И я вспомнил образ этой женщины, автобиографию ее… Страшная тема для романиста!
Родилась в Сан-Франциско. Больная душевно и телесно мать, брошенная мужем, два мальчика и две девочки – Елизавета и Айседора, – все росшие без всякого призора, жившие на гроши, которые мать добывала уроками музыки. “Но я не завидовала богатым детям”, говорит Айседора, рассказывая об этом. Напротив, она будто бы “жалела” их: “столько было в их жизни узкого и глупого!” И дальше: “Любимым занятием моим было бродить по берегу моря”, ибо “ритмическое движение волн” будто бы внушило ей “первое понятие о танце”. Вообще, страдала она “только в школе”: там однажды на Рождестве раздавали детям игрушки, говоря, что это подарок “рождественского деда”, и этого было достаточно, чтобы “гениальная” девочка поняла, какими “пошлостями и предрассудками” полон школьный быт. А дома она слушала мамашу: “Все религиозные учения – ложь, брак – дикарское рабство женщины…” Бедность дома была такая, что часто совершенно нечего было есть, лавки не давали больше в долг. “Но уже и тогда”, откровенничает Айседора, “я была так храбра, что добывала порой котлеты в мясной лавке бесплатно и возвращалась с добычей домой, танцуя от радости”.

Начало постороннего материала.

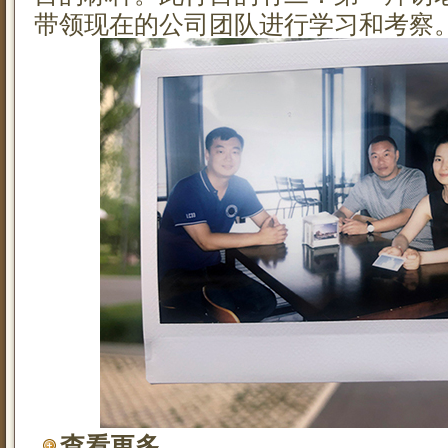
带领现在的公司团队进行学习和考察
查看更多...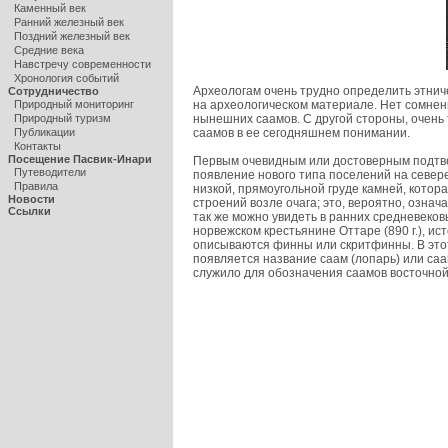
Каменный век
Ранний железный век
Поздний железный век
Средние века
Навстречу современности
Хронология событий
Археологам очень трудно определить этнич
Сотрудничество
на археологическом материале. Нет сомнени
Природный мониторинг
нынешних саамов. С другой стороны, очень 
Природный туризм
саамов в ее сегодняшнем понимании.
Публикации
Контакты
Посещение Пасвик-Инари
Первым очевидным или достоверным подтве
Путеводители
появление нового типа поселений на севере 
Правила
низкой, прямоугольной груде камней, котор
Новости
строений возле очага; это, вероятно, означ
Ссылки
так же можно увидеть в ранних средневеков
норвежском крестьянине Оттаре (890 г.), исто
описываются финны или скритфинны. В этот
появляется название саам (лопарь) или саа
служило для обозначения саамов восточно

Подростком она попала к известному в городе балетмейстеру. Но из этого ничего не вышло, – ученица и учитель расстались на третьем уроке: “Он стал учить меня пуантам, а я спрашивала: зачем это нужно?”
Когда семья переселилась в столицу, она решила поступить в театр. Там ей предложили небольшую роль в пантомиме. Она взяла ее, но опять возмутилась: “Мне сказали, что я должна приложить руку к сердцу, что должно было означать «люблю», и мне это показалось верхом смехотворности… Я мечтала о раскрепощении души и тела, а меня заставляли выступать в длинном платье, закрывавшем все тело…” В “Сне в летнюю ночь” она танцевала фею, настолько “опьянев от счастья”, что “зал разразился аплодисментами”, а режиссер, когда она, “вся разгоряченная”, выскочила за кулисы, резким криком: “Тут тебе не шантан!”